Deceive and Succeed: Measuring the Efficiency of a Deception Eco-System in Post-Breach Detection

Today's networks are undergoing all sorts of sinister attacks from numerous sources and for myriad reasons. Security at the perimeter is inadequate for thwarting today's highly intelligent attacks as hackers routinely breach the perimeter and gain entry. It isn't long before the network is compromised and critical information is stolen. We must now assume that, despite significant investments in prevention, breaches are going to happen. An additional approach is required. Security teams must go on the offensive, creating a web of non-stop, real-time detection operations using multiple vectors against an ever-changing landscape of cyber threats. Deception technology now plays a critical role. Used as a strategy for many centuries in actual warfare, the concept of deception is becoming a significant weapon in network-protection schemes. Deception technology doesn't rely on known attack patterns and monitoring. Instead, it employs very advanced luring techniques to entice attackers away from valuable company assets and into pre-set traps, thus revealing their presence. It is able to detect threats in real time without relying on any signatures, heuristics or complex behavioral patterns. But how effective is a deception strategy in detecting breaches? What method works best? How does it integrate with current security operations already in place?

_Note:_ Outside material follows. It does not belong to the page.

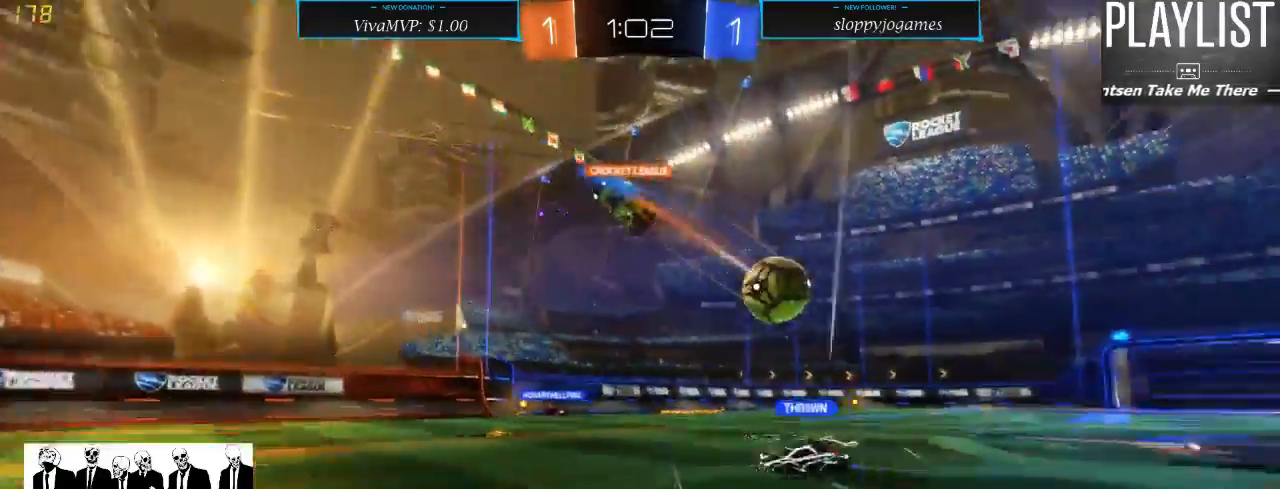
{"dt_ms": 500, "buttons": ["R2"], "left_stick": "center", "right_stick": "center", "events": [[217, "left_stick", "left"], [417, "left_stick", "center"]]}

In this talk we will present findings from a first ever research which measured the efficiency of proactive deception using mini-traps and decoys in real-life threat scenarios. We have reconstructed a real enterprise environment complete with endpoints, servers, network traffic and data repositories as well as security tools such as IDS, firewall, SIEM etc. The deception layer was then integrated into the environment in 2 steps: (a) by placing decoys in the network and (b) by placing mini-traps on the assets which point to the decoys, set false credentials, trigger silent alarms and more. We then evaluated the effectiveness of the mini-traps and decoys against both automated, machine-based attacks as well as against sophisticated human attacks: The first stage involved checking the behavior of a variety of malware families against the environment and measuring the deception layer's success in detecting their activity. For the second phase, we invited red-team professionals and white hat hackers to employ real techniques and advanced tools with the task of moving laterally in the environment and exfiltrate high value data.